I proposed a simple CFD analysis where the teams contributed to a master spreadsheet covering all the areas of the car that produce downforce and their percentage contribution. This would then be averaged out and each component, or at least the major contributors, would be allocated their contribution as a percentage of the total.
From that, you have your token units. So you could say a floor contributes 25% of the total and changing that cost you 25 tokens and so on. You only have 100 available, so you need to spend wisely.
The first thing I picked up that really surprised me from the changes to the 2021 technical regulations is the alteration of the floor area in front of the rear tyre. Basically, the floor is 800mm wide, so from the back of the cockpit opening there is now a tapered line from that 800mm point to 650mm wide at the rear wheel centre. This cuts off most of the floor area in front of the rear tyres, including all those scoops and flicks etc that we see on the top of the floor.
Instantly, that is a change that the teams will have to react to. At a time of reducing costs and keeping stable regulations for all the right reasons, the governing body jumps in and instigates changes that will affect everyone, crucially some more than others.
They say it is to reduce the load on the tyres, which will by the 2021 season be three years old and are not conceived for the growing aero loads. I disagree. If the aerodynamic regulations were kept the same then the tyre load would be near as makes no difference the same as 2020, so are we going into 2020 when it starts with “critical” tyres?
This change will affect teams differently. This area is all about sealing the underfloor to improve its aerodynamic performance and the cars that run high rake will be more affected by these changes.

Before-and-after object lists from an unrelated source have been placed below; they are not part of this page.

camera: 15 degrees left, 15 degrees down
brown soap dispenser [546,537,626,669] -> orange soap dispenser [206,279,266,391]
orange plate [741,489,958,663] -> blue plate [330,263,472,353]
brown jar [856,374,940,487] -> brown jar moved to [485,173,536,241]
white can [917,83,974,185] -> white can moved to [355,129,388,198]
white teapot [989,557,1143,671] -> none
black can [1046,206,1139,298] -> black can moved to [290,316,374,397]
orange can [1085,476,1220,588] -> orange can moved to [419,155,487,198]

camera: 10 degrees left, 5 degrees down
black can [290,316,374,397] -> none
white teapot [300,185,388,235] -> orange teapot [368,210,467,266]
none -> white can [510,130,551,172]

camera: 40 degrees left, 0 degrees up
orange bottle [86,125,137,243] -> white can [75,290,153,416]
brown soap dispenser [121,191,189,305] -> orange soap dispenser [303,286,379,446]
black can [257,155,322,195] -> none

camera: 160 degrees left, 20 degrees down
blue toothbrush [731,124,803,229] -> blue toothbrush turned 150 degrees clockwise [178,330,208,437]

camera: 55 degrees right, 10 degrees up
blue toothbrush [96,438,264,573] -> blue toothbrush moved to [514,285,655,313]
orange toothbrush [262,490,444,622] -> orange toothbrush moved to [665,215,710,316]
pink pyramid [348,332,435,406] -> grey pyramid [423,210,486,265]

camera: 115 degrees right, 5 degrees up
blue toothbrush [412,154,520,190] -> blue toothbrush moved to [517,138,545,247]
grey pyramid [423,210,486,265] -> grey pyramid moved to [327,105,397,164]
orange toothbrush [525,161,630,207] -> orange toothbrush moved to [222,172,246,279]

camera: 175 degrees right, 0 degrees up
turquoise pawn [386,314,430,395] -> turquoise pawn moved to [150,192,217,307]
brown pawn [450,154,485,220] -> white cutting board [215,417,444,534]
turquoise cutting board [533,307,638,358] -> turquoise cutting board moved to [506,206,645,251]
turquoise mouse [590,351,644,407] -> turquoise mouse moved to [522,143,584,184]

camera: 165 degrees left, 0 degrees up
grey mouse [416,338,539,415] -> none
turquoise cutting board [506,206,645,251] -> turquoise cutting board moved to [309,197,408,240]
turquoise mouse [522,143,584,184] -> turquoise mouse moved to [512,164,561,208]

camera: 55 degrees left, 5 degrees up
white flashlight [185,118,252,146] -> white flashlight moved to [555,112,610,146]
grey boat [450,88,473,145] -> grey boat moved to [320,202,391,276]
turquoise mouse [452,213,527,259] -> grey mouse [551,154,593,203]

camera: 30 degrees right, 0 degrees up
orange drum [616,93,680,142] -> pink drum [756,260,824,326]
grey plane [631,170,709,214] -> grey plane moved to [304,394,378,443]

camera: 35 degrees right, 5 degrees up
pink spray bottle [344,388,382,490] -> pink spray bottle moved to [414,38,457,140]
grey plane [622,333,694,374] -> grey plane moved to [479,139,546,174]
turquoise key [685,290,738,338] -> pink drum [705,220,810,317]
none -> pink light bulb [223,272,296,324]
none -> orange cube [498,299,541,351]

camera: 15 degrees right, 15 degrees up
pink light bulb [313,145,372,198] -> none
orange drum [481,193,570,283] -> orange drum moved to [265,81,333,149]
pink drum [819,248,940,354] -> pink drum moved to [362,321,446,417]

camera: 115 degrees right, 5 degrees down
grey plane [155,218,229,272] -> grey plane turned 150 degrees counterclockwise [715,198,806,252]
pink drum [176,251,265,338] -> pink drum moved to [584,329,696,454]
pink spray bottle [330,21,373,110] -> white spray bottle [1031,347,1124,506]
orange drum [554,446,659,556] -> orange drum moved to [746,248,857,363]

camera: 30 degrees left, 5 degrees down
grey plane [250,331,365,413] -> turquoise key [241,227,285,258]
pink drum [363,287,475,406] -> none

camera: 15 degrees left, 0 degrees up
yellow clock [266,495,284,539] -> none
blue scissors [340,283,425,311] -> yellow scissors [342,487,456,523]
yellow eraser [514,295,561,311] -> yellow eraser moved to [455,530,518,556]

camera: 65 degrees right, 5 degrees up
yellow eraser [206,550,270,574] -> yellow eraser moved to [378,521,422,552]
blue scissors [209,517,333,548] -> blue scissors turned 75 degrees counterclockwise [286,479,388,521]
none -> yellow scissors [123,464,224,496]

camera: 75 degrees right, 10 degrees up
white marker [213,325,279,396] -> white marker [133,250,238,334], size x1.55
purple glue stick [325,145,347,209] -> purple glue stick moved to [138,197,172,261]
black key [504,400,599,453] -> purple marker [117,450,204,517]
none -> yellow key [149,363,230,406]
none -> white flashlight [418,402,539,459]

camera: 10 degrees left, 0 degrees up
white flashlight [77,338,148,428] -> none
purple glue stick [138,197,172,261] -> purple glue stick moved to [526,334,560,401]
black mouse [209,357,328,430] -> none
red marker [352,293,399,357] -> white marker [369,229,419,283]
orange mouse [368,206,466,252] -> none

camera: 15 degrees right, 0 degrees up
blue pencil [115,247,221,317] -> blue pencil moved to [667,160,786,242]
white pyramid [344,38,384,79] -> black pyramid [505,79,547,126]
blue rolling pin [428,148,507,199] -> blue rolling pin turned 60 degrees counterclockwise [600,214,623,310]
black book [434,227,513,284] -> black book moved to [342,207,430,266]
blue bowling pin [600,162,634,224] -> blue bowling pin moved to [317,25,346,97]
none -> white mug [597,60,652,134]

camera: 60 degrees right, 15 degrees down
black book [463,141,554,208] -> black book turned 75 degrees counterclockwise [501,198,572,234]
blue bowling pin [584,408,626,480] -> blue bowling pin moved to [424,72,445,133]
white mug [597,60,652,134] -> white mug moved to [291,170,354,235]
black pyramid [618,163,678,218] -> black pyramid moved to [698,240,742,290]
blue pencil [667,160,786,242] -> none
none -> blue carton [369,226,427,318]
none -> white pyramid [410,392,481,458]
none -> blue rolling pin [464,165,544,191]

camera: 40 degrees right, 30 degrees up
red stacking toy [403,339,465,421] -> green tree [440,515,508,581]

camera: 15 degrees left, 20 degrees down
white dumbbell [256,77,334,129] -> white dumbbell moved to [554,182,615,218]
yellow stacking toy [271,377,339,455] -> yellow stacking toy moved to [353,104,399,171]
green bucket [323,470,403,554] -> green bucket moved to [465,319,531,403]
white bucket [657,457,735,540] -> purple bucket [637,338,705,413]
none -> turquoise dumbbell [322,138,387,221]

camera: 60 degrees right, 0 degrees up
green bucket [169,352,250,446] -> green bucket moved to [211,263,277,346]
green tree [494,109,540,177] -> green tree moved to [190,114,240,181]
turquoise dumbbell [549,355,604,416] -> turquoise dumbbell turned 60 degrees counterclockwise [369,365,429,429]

The high-rake philosophy is based around being able to seal the outer edges of the under floor using the vortices generated by some of the turning vanes on the bargeboards to act as skirts down the sides of the car.
Everyone at Mercedes must be rubbing their hands together as the team never really bought into the high-rake concept. Racing Point, with its ‘Pink Mercedes’ concept, will be doing the same. As for the others, it all depends on who has what they have currently working best as to how big a problem they will suffer.
No matter who that is, it will cost all the teams more money to try to get back what they had just because of an enforced regulation change at a time when we were supposed to be going for stable regulations. Isn’t that self-contradictory?
I believe in simple solutions for a given problem. If F1 really needed to reduce the downforce to save the tyres at some or all tracks, then every team has a selection of rear wings ranging from high downforce levels for tracks like Monaco to low downforce levels for tracks like Monza. Among that range is a wing for every track configuration. It would have been very simple to legislate a rear wing’s frontal area to suit each track – or at least the tracks that potentially had problems.
So that’s the problem solved. The front wing is adjustable so the car can be balanced and this rear wing maximum frontal area could be altered as the season unfolded and more data became available. More importantly, it would have cost the teams nothing – or, at worst, a lot less than the current proposal.
As I said earlier, when you get a bunch of boffins around a table it’s not always the best way of sorting a problem. I’m afraid that what I am seeing with these changes is not a joined-up approach to F1’s problems as a whole. Even a sensible move like the cost cap, which will come in at $145m next year, is undermined by having far too many exemptions. If you want to contain costs, include all costs. Like I keep saying – keep it simple.
These changes are just one snapshot, leaving behind all other requirements and potentially creating some additional problems that will then have to be solved – probably at a cost – in the future.